In some applications, e.g. modelling something defined by PDE, you might need to...

activatedgeek · on Oct 22, 2020

For the more machine learning-minded folks, this happens almost always in doing inference with Exact Gaussian Processes (GP), where because of the non-parametric nature of a GP model, the covariance matrix grows with the size of data points. The inference routine is cubic in the number of data points. Hence, sparsity in the posited covariance matrix is _extremely_ important for fast inference.

unnouinceput · on Oct 22, 2020

And what happens if indeed the huge matrix elements are all non-zero?

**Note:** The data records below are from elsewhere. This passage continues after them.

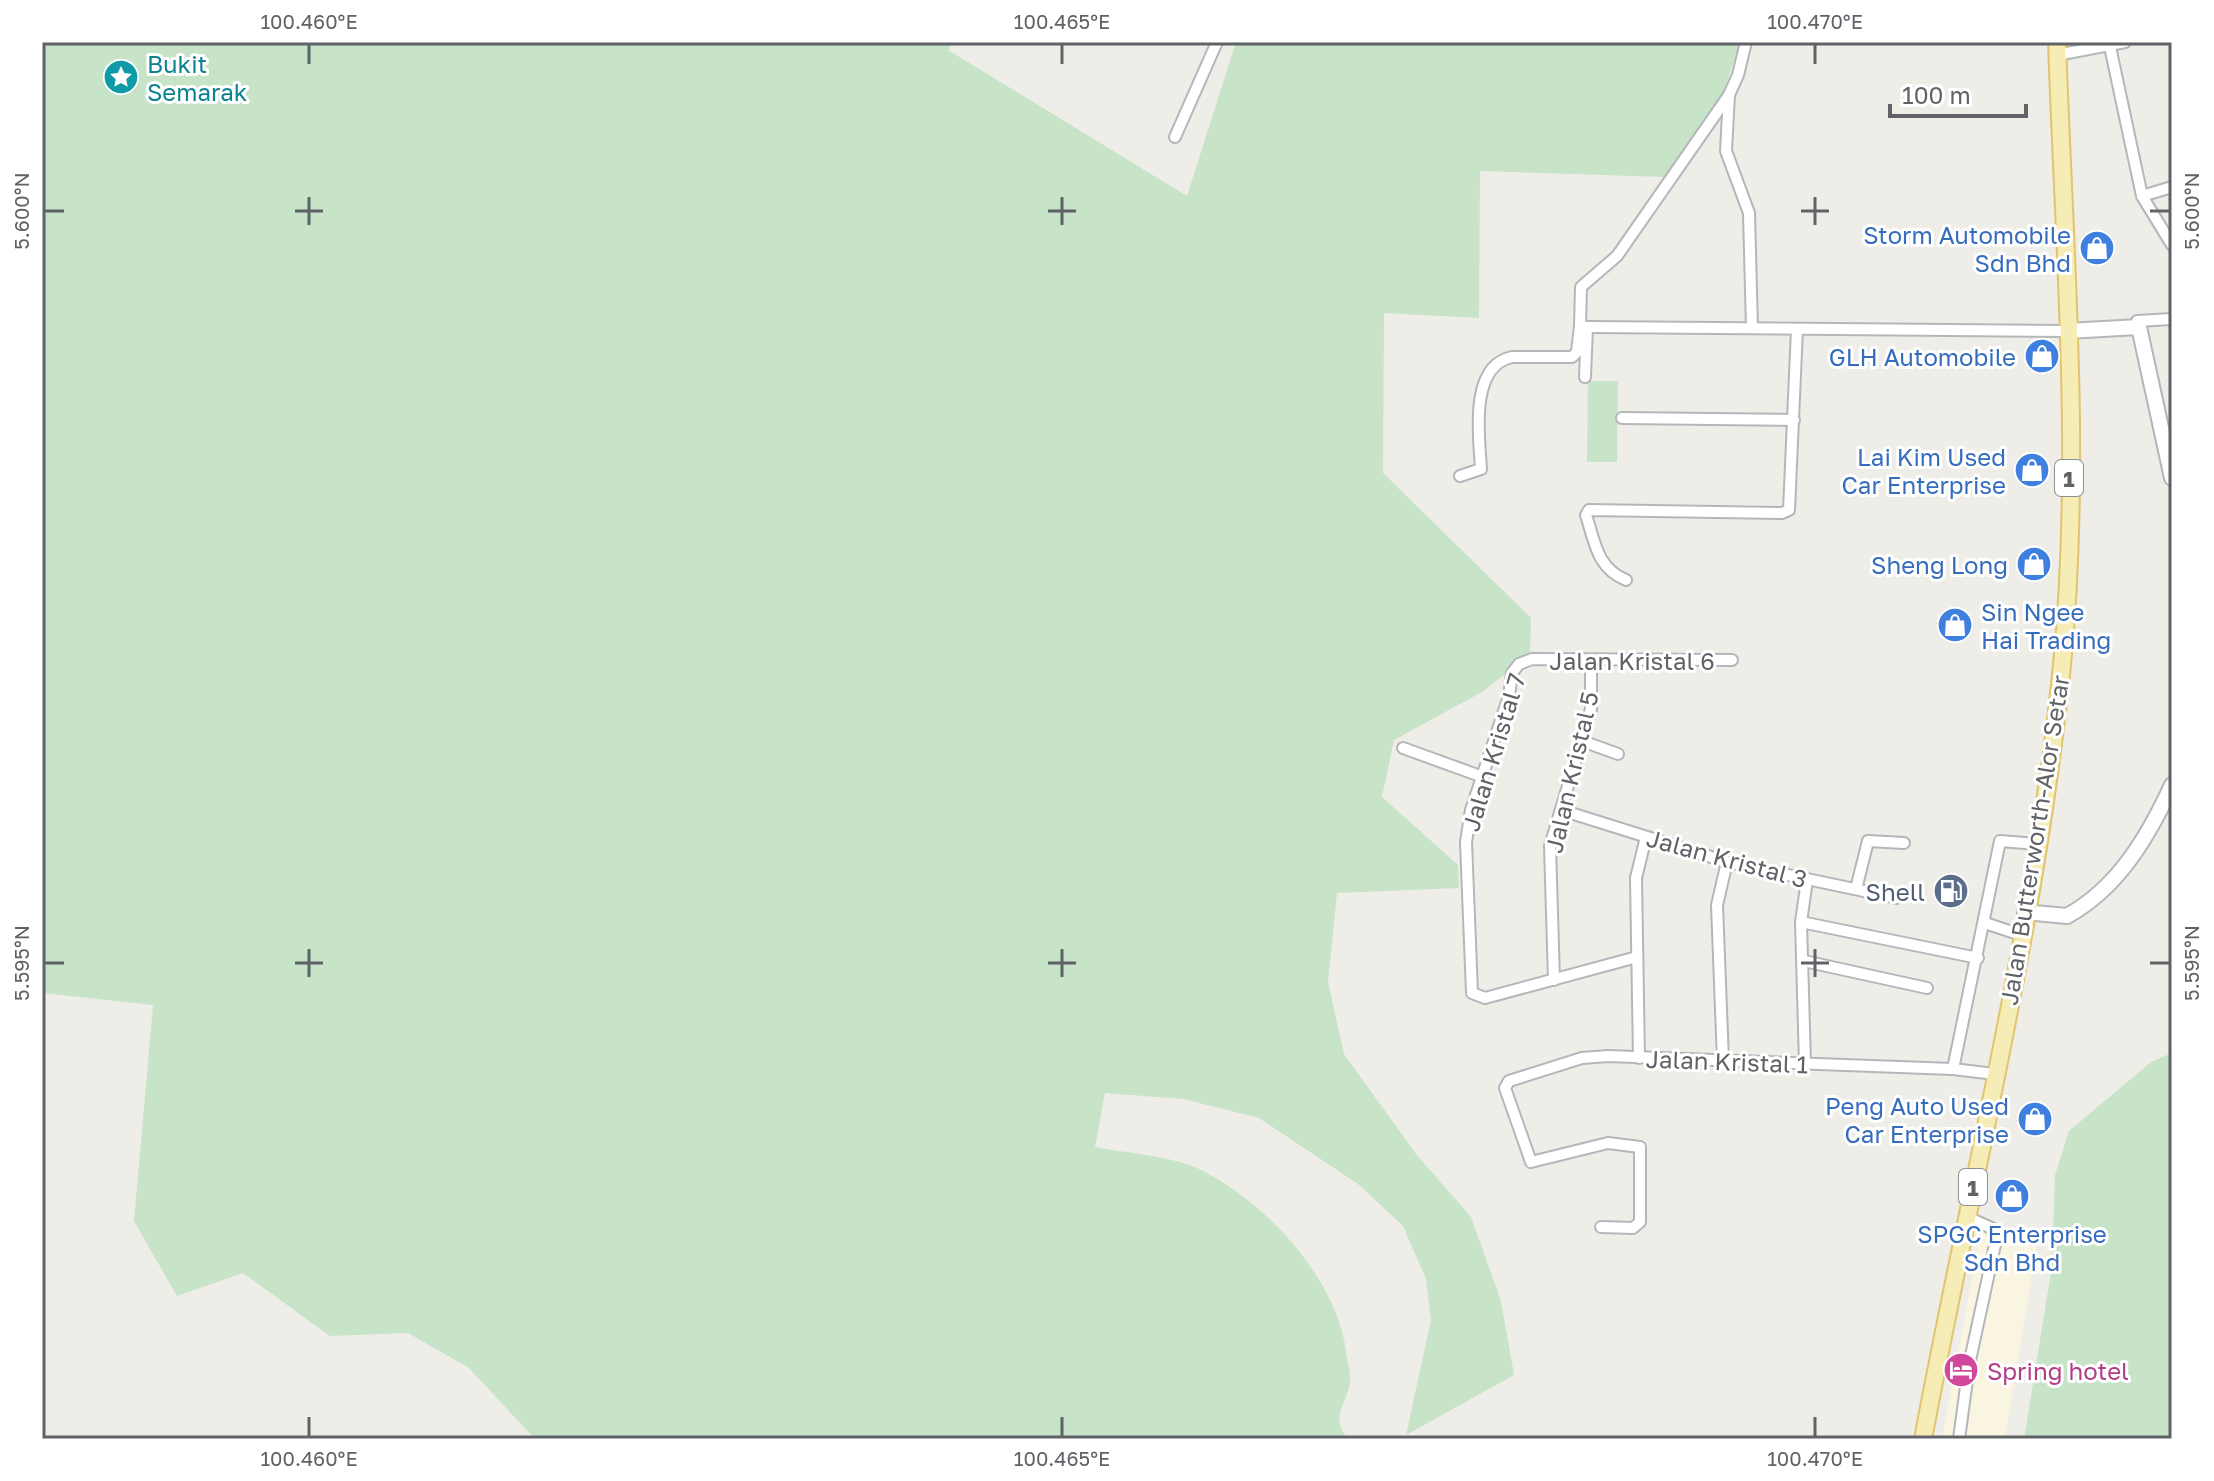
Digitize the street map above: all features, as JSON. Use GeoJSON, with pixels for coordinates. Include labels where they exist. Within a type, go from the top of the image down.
{"type":"FeatureCollection","features":[{"type":"Feature","properties":{"kind":"main road","name":"Jalan Butterworth-Alor Setar"},"geometry":{"type":"LineString","coordinates":[[1923,1439],[2038,844],[2062,664],[2067,577],[2067,331],[2057,48]]}},
{"type":"Feature","properties":{"kind":"street"},"geometry":{"type":"LineString","coordinates":[[1175,137],[1217,42]]}},
{"type":"Feature","properties":{"kind":"street"},"geometry":{"type":"LineString","coordinates":[[1585,377],[1581,287],[1617,256],[1729,95],[1738,75],[1746,42]]}},
{"type":"Feature","properties":{"kind":"street"},"geometry":{"type":"LineString","coordinates":[[2057,48],[2125,42]]}},
{"type":"Feature","properties":{"kind":"street"},"geometry":{"type":"LineString","coordinates":[[2109,44],[2142,196],[2172,245]]}},
{"type":"Feature","properties":{"kind":"street"},"geometry":{"type":"LineString","coordinates":[[1729,95],[1726,151],[1748,203],[1752,328]]}},
{"type":"Feature","properties":{"kind":"street"},"geometry":{"type":"LineString","coordinates":[[2142,196],[2172,187]]}},
{"type":"Feature","properties":{"kind":"street"},"geometry":{"type":"LineString","coordinates":[[2137,321],[2172,319]]}},
{"type":"Feature","properties":{"kind":"street"},"geometry":{"type":"LineString","coordinates":[[1584,326],[2067,331],[2139,327],[2172,478]]}},
{"type":"Feature","properties":{"kind":"street"},"geometry":{"type":"LineString","coordinates":[[1460,476],[1481,469],[1479,415],[1490,370],[1503,359],[1512,357],[1572,357],[1577,352],[1584,326]]}},
{"type":"Feature","properties":{"kind":"street"},"geometry":{"type":"LineString","coordinates":[[1626,580],[1612,575],[1602,564],[1586,515],[1589,510],[1782,513],[1792,505],[1797,329]]}},
{"type":"Feature","properties":{"kind":"street"},"geometry":{"type":"LineString","coordinates":[[1622,418],[1794,420]]}},
{"type":"Feature","properties":{"kind":"street","name":"Jalan Kristal 6"},"geometry":{"type":"LineString","coordinates":[[1532,659],[1732,660]]}},
{"type":"Feature","properties":{"kind":"street","name":"Jalan Kristal 7"},"geometry":{"type":"LineString","coordinates":[[1532,659],[1519,664],[1512,673],[1509,696],[1471,810],[1466,842],[1470,989],[1475,996],[1485,998],[1554,980]]}},
{"type":"Feature","properties":{"kind":"street","name":"Jalan Kristal 5"},"geometry":{"type":"LineString","coordinates":[[1554,980],[1550,846],[1591,709],[1591,660]]}},
{"type":"Feature","properties":{"kind":"street"},"geometry":{"type":"LineString","coordinates":[[1582,741],[1618,754]]}},
{"type":"Feature","properties":{"kind":"street"},"geometry":{"type":"LineString","coordinates":[[1403,748],[1483,777]]}},
{"type":"Feature","properties":{"kind":"street"},"geometry":{"type":"LineString","coordinates":[[2025,912],[2067,916],[2117,877],[2142,842],[2172,785]]}},
{"type":"Feature","properties":{"kind":"street","name":"Jalan Kristal 3"},"geometry":{"type":"LineString","coordinates":[[1561,810],[1727,862],[1897,898]]}},
{"type":"Feature","properties":{"kind":"street"},"geometry":{"type":"LineString","coordinates":[[1639,1058],[1636,878],[1646,837]]}},
{"type":"Feature","properties":{"kind":"street"},"geometry":{"type":"LineString","coordinates":[[1856,889],[1868,841],[1904,843]]}},
{"type":"Feature","properties":{"kind":"street"},"geometry":{"type":"LineString","coordinates":[[1953,1069],[2000,841],[2038,844]]}},
{"type":"Feature","properties":{"kind":"street"},"geometry":{"type":"LineString","coordinates":[[1723,1061],[1717,905],[1727,862]]}},
{"type":"Feature","properties":{"kind":"street"},"geometry":{"type":"LineString","coordinates":[[1805,1064],[1801,922],[1807,880]]}},
{"type":"Feature","properties":{"kind":"street"},"geometry":{"type":"LineString","coordinates":[[1801,922],[1978,958]]}},
{"type":"Feature","properties":{"kind":"street"},"geometry":{"type":"LineString","coordinates":[[1985,923],[2021,935]]}},
{"type":"Feature","properties":{"kind":"street"},"geometry":{"type":"LineString","coordinates":[[1554,980],[1637,957]]}},
{"type":"Feature","properties":{"kind":"street"},"geometry":{"type":"LineString","coordinates":[[1804,961],[1927,988]]}},
{"type":"Feature","properties":{"kind":"street","name":"Jalan Kristal 1"},"geometry":{"type":"LineString","coordinates":[[1601,1227],[1633,1228],[1640,1222],[1640,1147],[1608,1143],[1531,1162],[1506,1084],[1582,1058],[1953,1069],[1995,1074]]}},
{"type":"Feature","properties":{"kind":"street"},"geometry":{"type":"LineString","coordinates":[[1959,1439],[1969,1365],[1998,1231],[1967,1217]]}},
{"type":"Feature","properties":{"kind":"shaded area"},"geometry":{"type":"Polygon","coordinates":[[[1982,1225],[2038,1236],[2005,1439],[1942,1439],[1982,1225]]]}},
{"type":"Feature","properties":{"kind":"green space"},"geometry":{"type":"Polygon","coordinates":[[[42,42],[953,42],[948,50],[1187,196],[1236,42],[1740,42],[1723,94],[1666,177],[1480,171],[1479,318],[1384,313],[1383,473],[1531,618],[1530,655],[1482,692],[1394,740],[1382,797],[1458,865],[1459,888],[1337,893],[1328,982],[1344,1054],[1416,1154],[1471,1217],[1501,1301],[1514,1375],[1406,1435],[1431,1320],[1426,1279],[1403,1226],[1358,1184],[1259,1118],[1183,1099],[1105,1093],[1095,1147],[1174,1160],[1222,1182],[1271,1220],[1312,1270],[1340,1324],[1346,1352],[1350,1382],[1339,1416],[1348,1439],[535,1439],[469,1368],[408,1333],[330,1336],[243,1273],[177,1296],[134,1221],[153,1005],[42,993],[42,42]]]}},
{"type":"Feature","properties":{"kind":"green space"},"geometry":{"type":"Polygon","coordinates":[[[1588,381],[1618,381],[1617,462],[1587,462],[1588,381]]]}},
{"type":"Feature","properties":{"kind":"green space"},"geometry":{"type":"Polygon","coordinates":[[[2172,1053],[2172,1439],[2024,1439],[2052,1266],[2055,1175],[2069,1131],[2151,1062],[2172,1053]]]}},
{"type":"Feature","properties":{"kind":"place","name":"Bukit Semarak"},"geometry":{"type":"Point","coordinates":[121,77]}},
{"type":"Feature","properties":{"kind":"place","name":"Storm Automobile Sdn Bhd"},"geometry":{"type":"Point","coordinates":[2097,248]}},
{"type":"Feature","properties":{"kind":"place","name":"GLH Automobile"},"geometry":{"type":"Point","coordinates":[2042,356]}},
{"type":"Feature","properties":{"kind":"place","name":"Lai Kim Used Car Enterprise"},"geometry":{"type":"Point","coordinates":[2032,470]}},
{"type":"Feature","properties":{"kind":"place","name":"Sheng Long"},"geometry":{"type":"Point","coordinates":[2034,564]}},
{"type":"Feature","properties":{"kind":"place","name":"Sin Ngee Hai Trading"},"geometry":{"type":"Point","coordinates":[1955,625]}},
{"type":"Feature","properties":{"kind":"place","name":"Shell"},"geometry":{"type":"Point","coordinates":[1951,891]}},
{"type":"Feature","properties":{"kind":"place","name":"Peng Auto Used Car Enterprise"},"geometry":{"type":"Point","coordinates":[2035,1119]}},
{"type":"Feature","properties":{"kind":"place","name":"SPGC Enterprise Sdn Bhd"},"geometry":{"type":"Point","coordinates":[2012,1196]}},
{"type":"Feature","properties":{"kind":"place","name":"Spring hotel"},"geometry":{"type":"Point","coordinates":[1961,1370]}}]}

Like, let's say, satellite scan data for a given country when you want to spy on their underground systems (think North Korea facilities)? Wouldn't storing that data as COO would actually triple the amount of memory?

WJW · on Oct 22, 2020

Presumable the designer(s) of such a system will be able to know in advance whether the resulting matrix will be sparse or not and choose their encoding appropriately. FWIW, for a lot of practical applications the raw sensor data would be non-sparse but it would be transformed/filtered almost immediately into a more space-efficient representation. For example in the case you mentioned (unless you think the entire country is completely underdug by tunnels) most of the raw data can be deleted immediately with no loss of signal as there is no underground system underneath that particular spot of land.

unnouinceput · on Oct 23, 2020

That's my point. In order to analyze you need to preserve entire data. One system is the image acquisition. Another is the analysis, on more advanced systems. The advanced system needs all data. Dismissing it at entry point defeats its purpose. No matter how you flip it, there are practical applications where huge matrices that have non-zero elements exists.

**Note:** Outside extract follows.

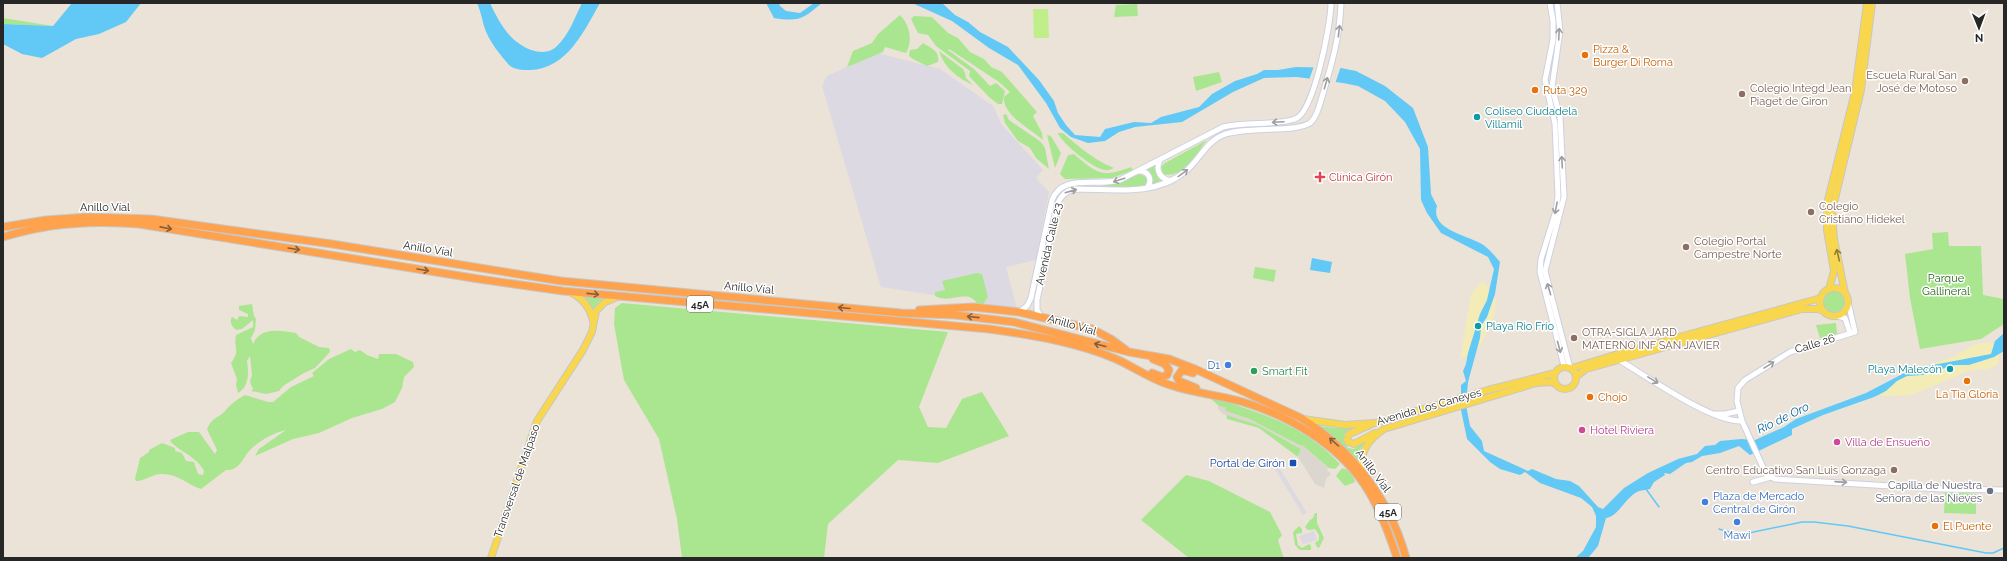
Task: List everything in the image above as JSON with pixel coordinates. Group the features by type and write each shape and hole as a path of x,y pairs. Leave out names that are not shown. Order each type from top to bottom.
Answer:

Here is another example - cryptography analysis. Usually password length is small, usually below 1k characters. But if you increase the password length then simple old ciphers, like Vigenere, become harder to crack. Bump the key length to over 1 million bytes and suddenly your century old methods, like index of coincidence and Kasiski examination become a problem of having huge matrices to feed to analyzer. 1 million key length suddenly generates a matrix with 256M x 256M for analyzer. And all elements in that matrix are non zero.